After sending a wheeled-camera into a broken drainage pipe, the city’s Department of Public Works is blaming sinkhole on a non-standard pipe running along Bethel Avenue.

Agency Director Maher Abed worked with WestSound Engineering to examine the drainage pipe that gave out during the Dec. 3 rainstorm and determined it was once an open-air drainage ditch, which was converted into a pipe.

The remote camera found the roof of the drainage system eroding and damaged in a number of areas, and continuing to corrode from the weight of Bethel Avenue traffic and the significant depth of fill above it.

The pipe is a non-standard trapezoid shape, meant to drain water at a surface level, but was later fashioned into an underground pipe by laying a concrete ceiling over the top.

According to a report by WestSound Engineering, the non-standard piping deteriorated in the vicinity of the sinkhole.

Public Works plans to demolish the non-standard pipe and replace it with a minimum 36-inch pipe, preferably a 54-inch pipe, at a shallower depth.

The robotic, wheeled camera showed that the roof of the pipe is still deteriorating in parts, with exposed rusty re-bar.

“It tells me that this collapsed over time,” Abed said Wednesday.
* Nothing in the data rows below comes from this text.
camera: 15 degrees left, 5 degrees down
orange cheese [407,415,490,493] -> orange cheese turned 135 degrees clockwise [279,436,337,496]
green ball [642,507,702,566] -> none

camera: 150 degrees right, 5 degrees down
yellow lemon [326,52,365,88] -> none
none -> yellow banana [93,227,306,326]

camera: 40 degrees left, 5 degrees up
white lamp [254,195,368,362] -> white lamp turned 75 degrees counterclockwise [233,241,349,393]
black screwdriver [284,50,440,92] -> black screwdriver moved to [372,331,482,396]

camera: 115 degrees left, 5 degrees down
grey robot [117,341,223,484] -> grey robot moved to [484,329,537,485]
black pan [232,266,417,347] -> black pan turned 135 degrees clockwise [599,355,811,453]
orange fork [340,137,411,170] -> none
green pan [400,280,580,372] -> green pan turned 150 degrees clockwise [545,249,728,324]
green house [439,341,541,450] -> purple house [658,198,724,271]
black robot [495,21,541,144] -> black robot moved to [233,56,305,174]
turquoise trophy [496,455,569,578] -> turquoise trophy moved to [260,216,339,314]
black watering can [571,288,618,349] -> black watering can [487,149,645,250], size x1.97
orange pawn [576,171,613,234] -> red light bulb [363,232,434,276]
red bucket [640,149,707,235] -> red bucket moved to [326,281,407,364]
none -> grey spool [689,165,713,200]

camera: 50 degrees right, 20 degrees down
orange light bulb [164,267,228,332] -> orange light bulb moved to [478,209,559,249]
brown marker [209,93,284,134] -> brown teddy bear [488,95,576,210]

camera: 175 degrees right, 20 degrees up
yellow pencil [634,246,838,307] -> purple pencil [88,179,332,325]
But Abed is confident that the pipe is stable for the moment, and plans to have the area ready for demolition and construction around the end of the year, with an early estimated cost at around $400,000.

Sidebar: DEM counts millions in storm damage

The Kitsap County Department of Emergency Management (DEM) is reporting more than $30 million in damages across the county to the Federal Emergency Management Agency, which could mean monetary compensation for various groups in the area.

Public Information Officer Susan May said government and nonprofit entities reporting $18 million in damage, businesses reported $1.5 million and private property owners reported $12 million.

“Let me emphasize that this is self-reporting,” May said. “This is based on observations and not on someone who’s an expert in construction or structural engineering. Some are high and some are low.”

The figures help FEMA determine compensation eligibility, and May said the government and non-profit sector is already eligible for 75 percent compensation from the federal government and 12.5 percent from the state of Washington.

The other sectors, businesses and private property, are still being determined, but May suspects compensation could come after FEMA assesses the area.

This is the final tally reported by the DEM, but businesses and property owners are encouraged to report damages for compensation. These numbers merely determine whether the area is eligible.

Those still cleaning up from the floods can receive more assistance today and Sunday. Kitsap County Solid Waste will be accepting flood damaged carpet, furniture, mattresses, sheetrock, siding, clothing, and other personal property at no charge from 8 a.m. to 5 p.m. at the Olympic View Transfer Station at 9300 SW Barney White Road, across State Route 3 from the Bremerton Airport.

The station will not be accepting household hazardous waste.